Link Exchange Traps to Avoid

Search engines assume that if your website is important in the community it will have other websites linking to it. While one-way incoming links are best, they are usually difficult to acquire. A close substitute is to exchange links with other websites. When optimizing a new website for search engine submission, one of the tasks you will have to focus on is exchanging links with other related websites.  When you are making the request to another site, you are in control of the process. You drive it at your own speed and monitor the response. When someone asks you to exchange links with them, however, they drive the process. In this situation you need to be careful that you do not fall into some common traps.

The first of these traps is the ‘No Follow’ parameter in an anchor tag. When a hyperlink is created with a No Follow attribute specified, search engines will not follow the link and index the target site or page. If this link is pointing to your website, you will not get any benefit or kudos from that website linking to yours. It is important that you look at the HTML code of the page a reciprocal link is placed on and check that this parameter has not been included in the hyperlink.

Some website owners will add your link to their web page, but that page may be buried at the end of a long chain of internal links. They will contact you and give you the direct URL of the links page, but you do not see this in the context of the overall site. The page may be too low down in the site structure to provide your website with any meaningful Page Rank benefit. It is important to follow the link path from the home page to check the link depth is reasonable.

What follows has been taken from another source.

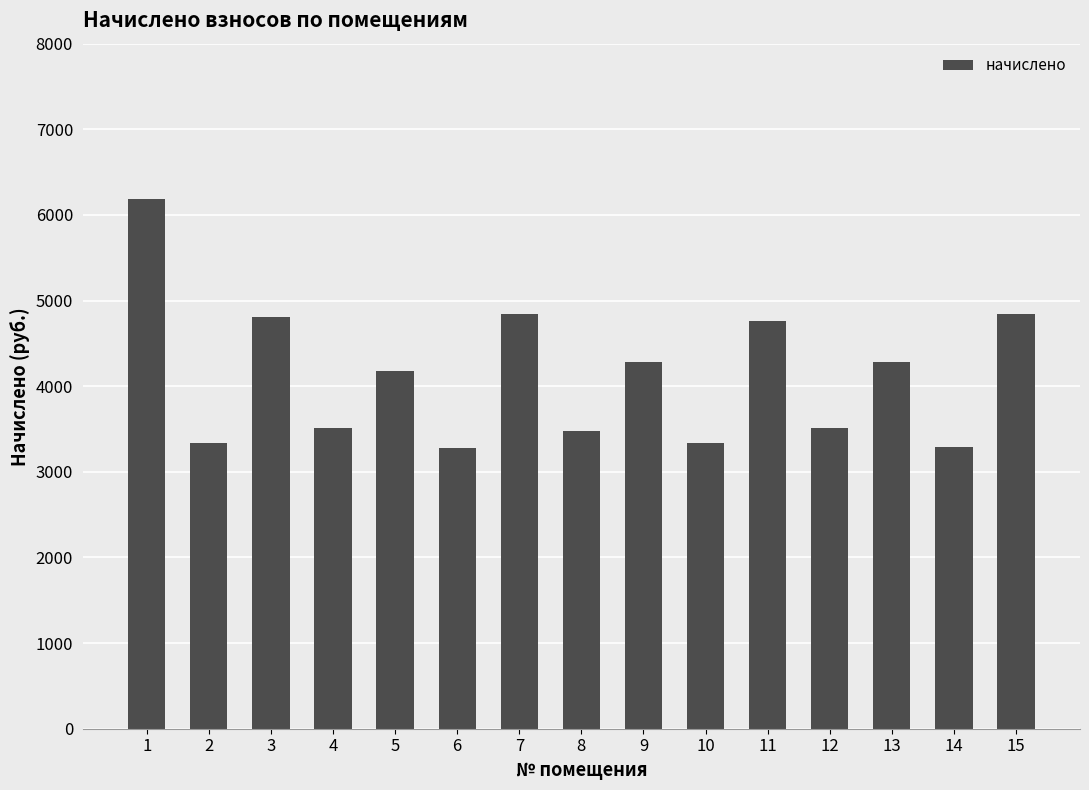

What is the change in value from 6 to 11?

+1480.6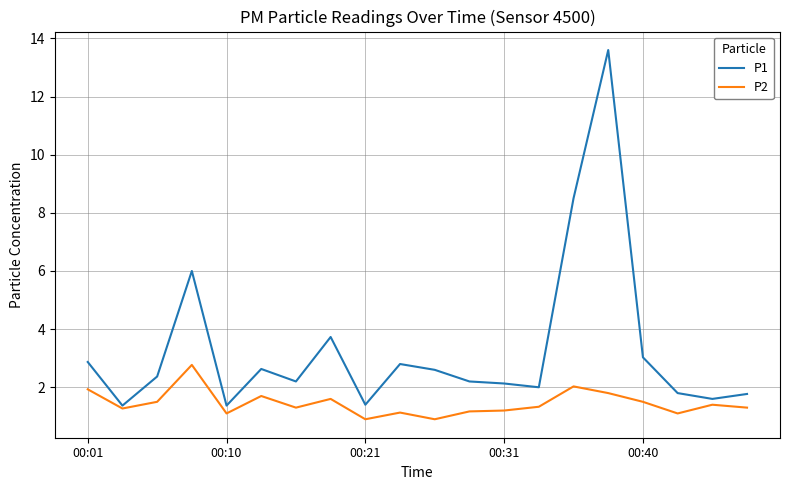

Which series has the widest spread of values?

P1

When your link is added to a ‘links page’, this may be a dumping ground for reciprocal links. Search engines will look at this page and quickly work out that a page with 200 outgoing links is not focused on any one of these sites. A website is not important when it is one of hundreds. Too many links on the same page will have a negative influence on search engine optimization and you should be wary of having your website listed on such a page.

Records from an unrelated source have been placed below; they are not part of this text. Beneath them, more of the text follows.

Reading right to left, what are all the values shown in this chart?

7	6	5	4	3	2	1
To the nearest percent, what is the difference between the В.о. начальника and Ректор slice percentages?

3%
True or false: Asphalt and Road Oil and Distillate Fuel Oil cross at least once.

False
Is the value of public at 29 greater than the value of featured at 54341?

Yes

The web page containing your reciprocal link on another website may not be linked to the home page of that site. This is referred to as an ‘orphan’ page. Search engines will have difficulty finding it with spidering software as they cannot follow a link chain. You may be given the direct URL of the page and you assume all is well when you look at it online.  Go to the home page and look for the link to the page with your reciprocal link. If you can’t find it, search engines may also have difficulty finding it.

Sometimes the problems may be of your own making. You receive a request asking you to link first to another website. The problem arises when you do this and then you forget about it. The reciprocal link may never be created, and you have provided a one-way link from your website to another site. It is important to keep a record of these transactions and to systematically check their completion. Don’t have too many link exchanges underway at one time. Keep the number manageable.

While a reciprocal link arrangement may have been successfully completed, you cannot forget about its existence. A common problem is that a reciprocal link to your website is removed after a period of time. You may not realize this and are again providing a one-way link from your site. Unfortunately you can’t trust other website developers to be conscientious in managing link exchange. Some links may disappear as a malicious plan, while others may be a result of a more innocent event such as sudden website closure. It is vital to check the status of reciprocal links periodically.

Creating reciprocal links is a time consuming process and often accounts for a large part of the search engine optimization budget. It is often difficult to manage and is a labour-intensive process. Follow the suggestions outlined above and this process will be easier and less problematic.